_PASAJE SELECCIONADO_:
☆ ☆ ☆ ☆

Juan Durán, joven fotógrafo bogotano, presenta su proyecto más íntimo y transformador: “El Coleccionista de Almas”. Esta iniciativa fotográfica fusiona el arte del retrato con la exploración emocional, con el propósito de ayudar a las personas a conectar con su esencia más genuina, promoviendo el autoconocimiento y fortaleciendo la salud mental.
En una sociedad donde los estándares de belleza dictan muchas percepciones sobre la apariencia física, este proyecto busca romper paradigmas, ofreciendo a los participantes una oportunidad de introspección profunda. A través de sesiones fotográficas empáticas y personalizadas, Durán capta no solo la apariencia externa, sino también las emociones, el alma y la esencia de cada individuo.
“Lo que me impulsa como fotógrafo no es solo el arte de capturar imágenes, sino la profunda conexión que la fotografía crea entre las personas y su entorno”, comparte Juan Durán, quien inició su viaje en la fotografía desde temprana edad y ha forjado una carrera enriquecida por su formación en diseño industrial y su curiosidad insaciable.
El auto conocerse, reconocerse, aceptarse y saber gestionar las emociones que puede generar este ejercicio, hace parte de la fotografía de retrato, tanto desde la perspectiva del fotógrafo como de la persona retratada. Esta relación puede ser poderosa y transformadora, pues la fotografía no sólo capta la apariencia externa, sino también emociones, el alma y la esencia de un individuo, teniendo un impacto significativo en la salud mental.
El impacto de “El Coleccionista de Almas” en la salud mental es significativo. El proyecto promueve el fortalecimiento de la autoestima, el empoderamiento personal y la gestión emocional. Las sesiones permiten a los participantes explorar y expresar emociones reprimidas, traumas o conflictos internos, creando un espacio seguro para el crecimiento personal.
Detrás de cada retrato hay una historia que espera ser contada, y Juan Durán se ha propuesto contarla con sensibilidad y profundidad artística. Este enfoque innovador convierte a la fotografía en una herramienta poderosa para el autodescubrimiento, recordando a cada individuo la belleza de lo auténtico y lo genuino.

☆ ☆ ☆ ☆

(Registros guardados)
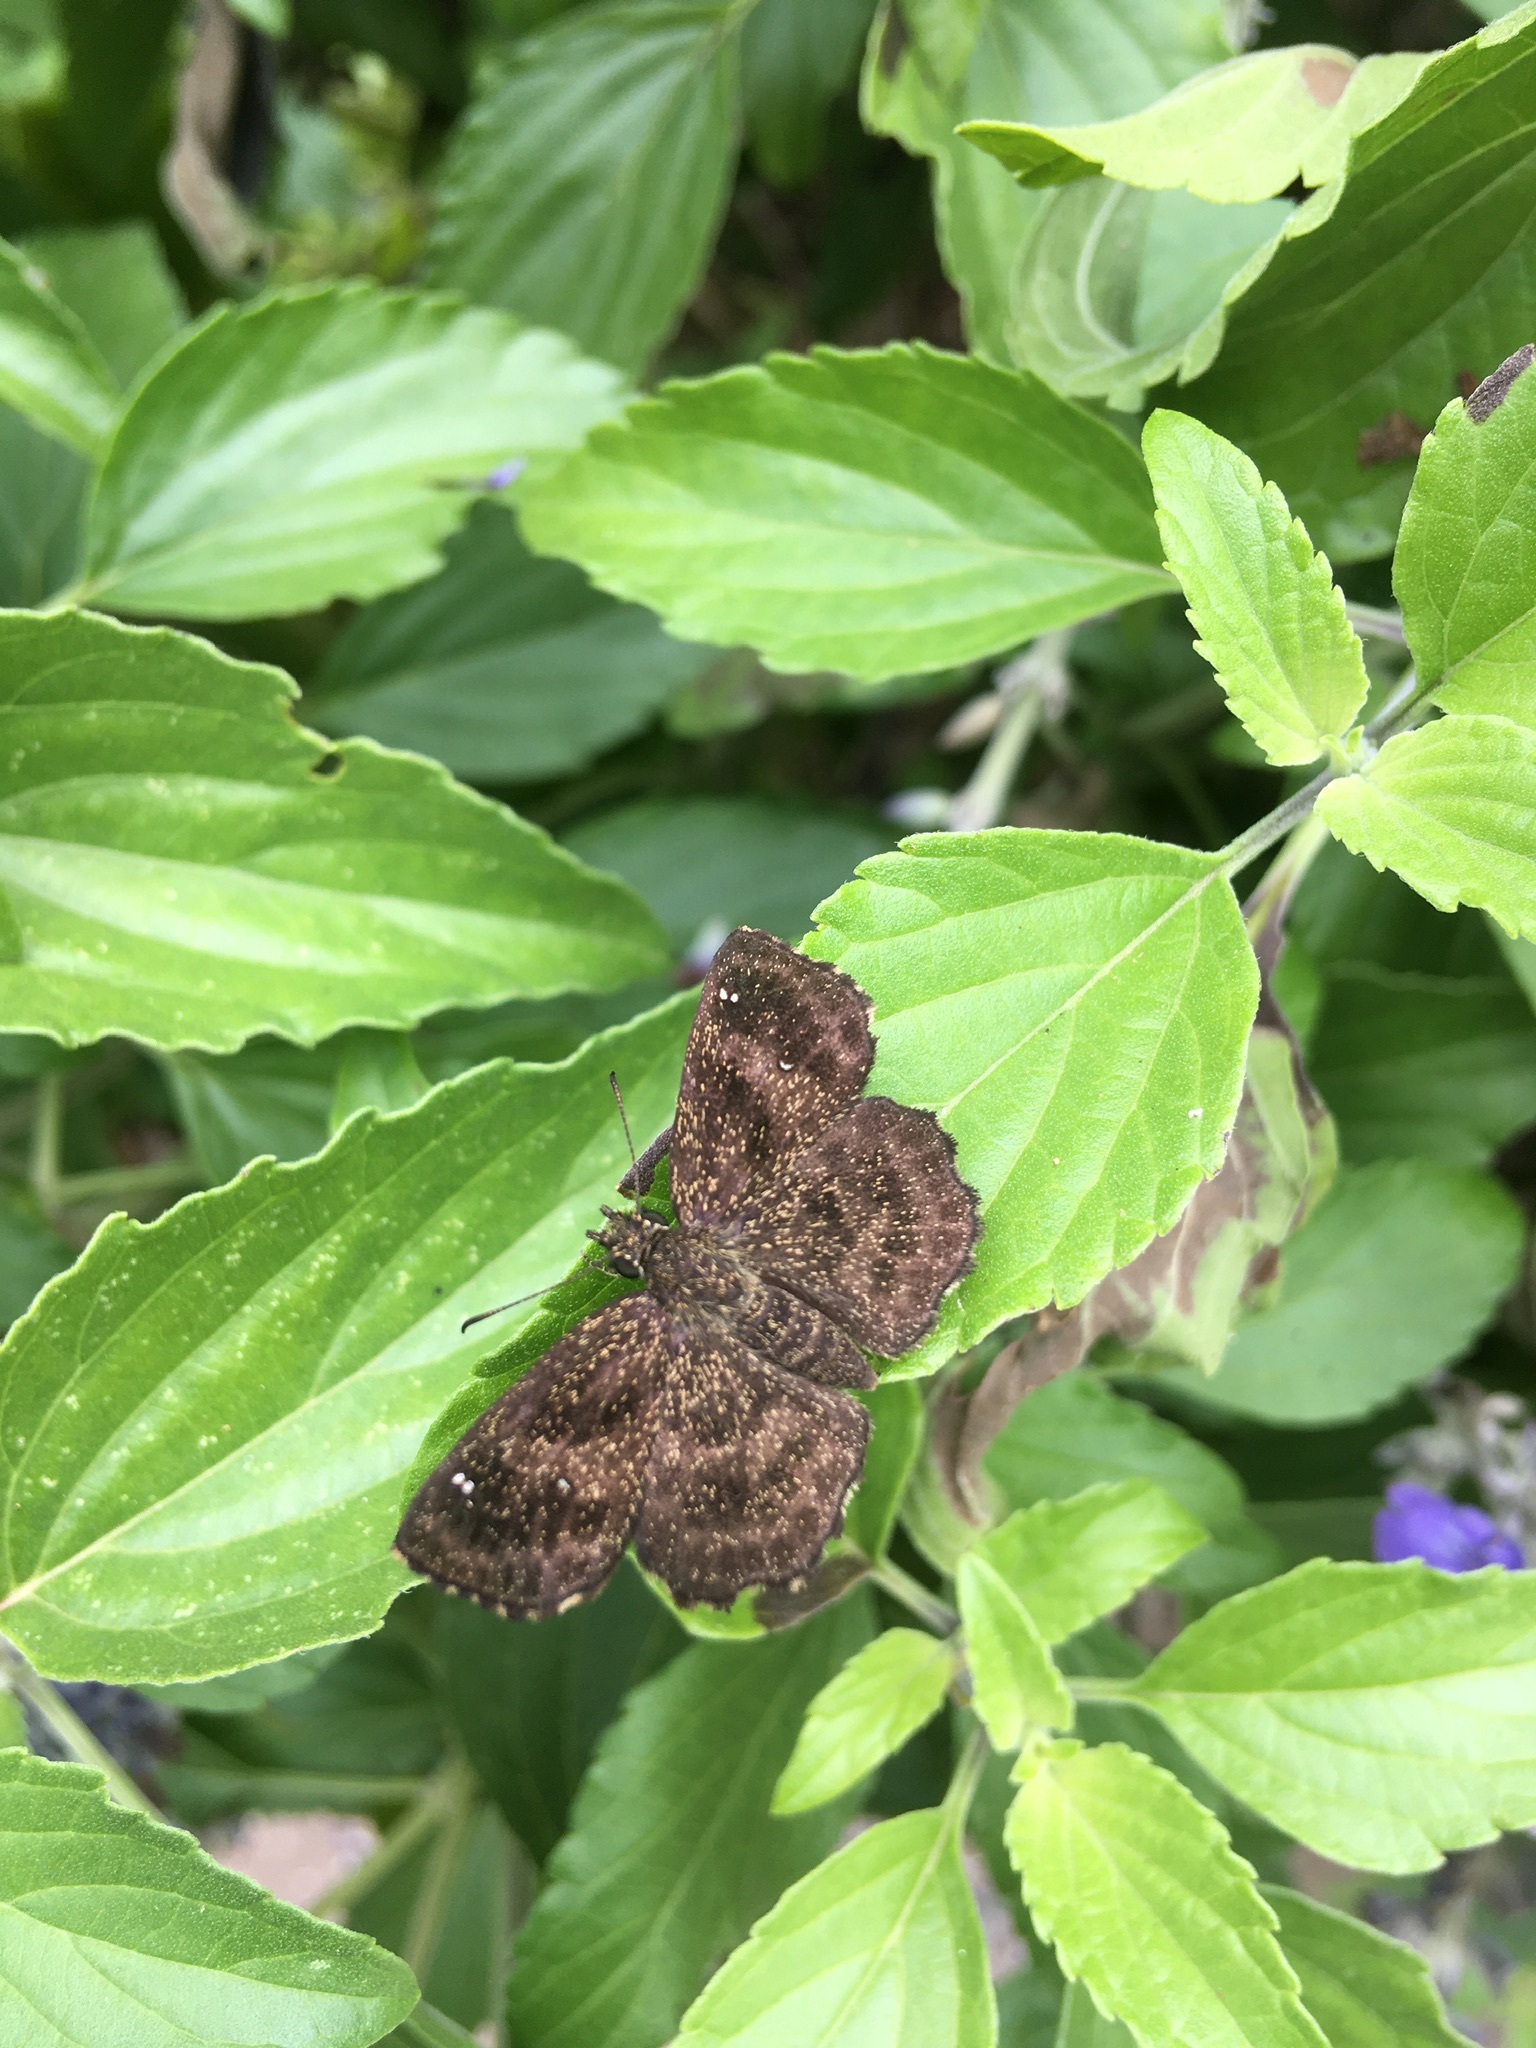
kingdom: Animalia
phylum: Arthropoda
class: Insecta
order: Lepidoptera
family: Hesperiidae
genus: Staphylus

☆ ☆ ☆ ☆

_TUS TAREAS_:
1. Transcribe del texto sobre «El Coleccionista de Almas» el fragmento que va desde "En una sociedad" hasta "su curiosidad insaciable.", ambos incluidos.
2. Según el texto sobre «El Coleccionista de Almas», ¿en qué área tiene formación Juan Durán, además de la fotografía?

_RESPUESTAS POR TAREA_:
1.
En una sociedad donde los estándares de belleza dictan muchas percepciones sobre la apariencia física, este proyecto busca romper paradigmas, ofreciendo a los participantes una oportunidad de introspección profunda. A través de sesiones fotográficas empáticas y personalizadas, Durán capta no solo la apariencia externa, sino también las emociones, el alma y la esencia de cada individuo.
“Lo que me impulsa como fotógrafo no es solo el arte de capturar imágenes, sino la profunda conexión que la fotografía crea entre las personas y su entorno”, comparte Juan Durán, quien inició su viaje en la fotografía desde temprana edad y ha forjado una carrera enriquecida por su formación en diseño industrial y su curiosidad insaciable.

2. En diseño industrial.